Rank vs. Popularity (Scatterplot)

Next to comparing frequencies, it would be furthermore interesting to compare some numeric variables and (visually) observe some relation. What interests me is if a more popular song in the Spotify community is also more popular for me. Spotify measures the popularity of a song and it is listed in the variable Popularity. How popular the song was for myself can be seen with the rank the song has. So lets plot that.

ggplot(data=dt, mapping = aes(x=Rank, y=Popularity))+
  geom_point()+
  geom_smooth()+
  theme_classic()
## `geom_smooth()` using method = 'loess' and formula = 'y ~ x'

It does not really seem like there is a correlation between the popularity on Spotify and the popularity for me, since the slope of the trendline is almost equal to 0. There is a small slope, however, but from just visually looking at it, I would say that there is no relation. A regression analysis could be used now to analyse the statistical significance, but since this will be introduced later in the course, I will not do it now.

Rank vs. Mode (Boxplot)

Let’s see, if songs in a major or minor key are ranked higher in this sample. We can do that with the boxplot function of ggplot2.
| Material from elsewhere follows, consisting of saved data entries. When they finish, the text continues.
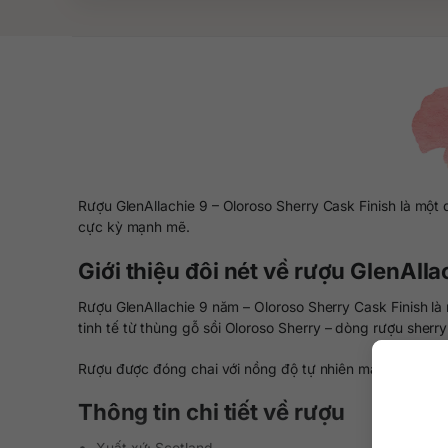
Rượu GlenAllachie 9 – Oloroso Sherry Cask Finish là m
cực kỳ mạnh mẽ.
Giới thiệu đôi nét về rượu GlenAll
Rượu GlenAllachie 9 năm – Oloroso Sherry Cask Finish là
tinh tế từ thùng gỗ sồi Oloroso Sherry – dòng rượu sherr
Rượu được đóng chai với nồng độ tự nhiên mạnh mẽ lên 
Thông tin chi tiết về rượu
Xuất xứ: Scotland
ggplot(data=dt, mapping = aes(y=Rank, x=Mode))+
  geom_boxplot()+
  theme_classic()+
  scale_y_reverse()

The ggplot2 is also in the classic theme as the plots above. Furthermore, I added scale_y_reverse(), to reverse the y-axis. I did this because intuitively we assume that a value further away from the origin of a plot is better. With this reversed axis, we can follow this intuition, since a song that has a better ranking (e.g., a lower number) is now further away from the origin.
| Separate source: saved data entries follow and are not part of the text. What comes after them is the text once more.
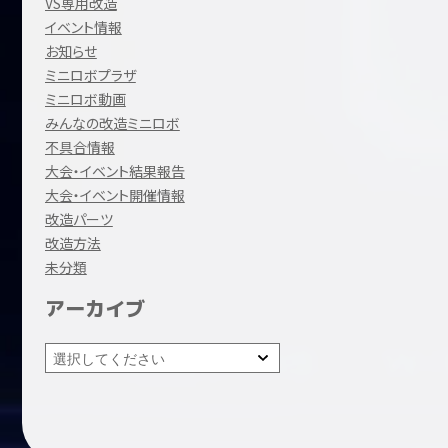
VS専用改造
イベント情報
お知らせ
ミニロボプラザ
ミニロボ動画
みんなの改造ミニロボ
不具合情報
大会・イベント結果報告
大会・イベント開催情報
改造パーツ
改造方法
未分類
アーカイブ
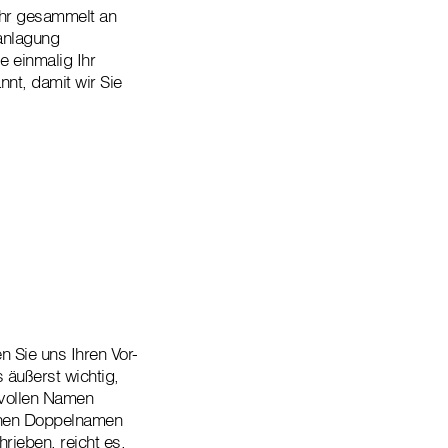
ahr gesammelt an
anlagung
e einmalig Ihr
nt, damit wir Sie
n Sie uns Ihren Vor-
äußerst wichtig,
 vollen Namen
einen Doppelnamen
rieben, reicht es,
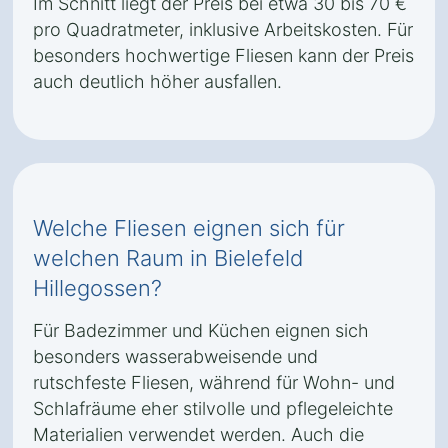
Im Schnitt liegt der Preis bei etwa 30 bis 70 €
pro Quadratmeter, inklusive Arbeitskosten. Für
besonders hochwertige Fliesen kann der Preis
auch deutlich höher ausfallen.
Welche Fliesen eignen sich für
welchen Raum in Bielefeld
Hillegossen?
Für Badezimmer und Küchen eignen sich
besonders wasserabweisende und
rutschfeste Fliesen, während für Wohn- und
Schlafräume eher stilvolle und pflegeleichte
Materialien verwendet werden. Auch die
From the output of the boxplot, we can see that the median (the black line in the middle of the box) of the major key is a bit higher than the median of the minor key. Furthermore, the IQR (the box), and hence the variance, for the major key is a bit smaller than for the minor key. Both variables seem somewhat equally distributed, since the median is approximately in the center of the box.

However, only because the median of the major key is a bit higher than the median of the minor key, we should not judge statistical significance from that. In general, I would conclude that there is no statistical significance, since the IQR ranges are pretty much overlapping. Nevertheless, we would need a t-test for certainty.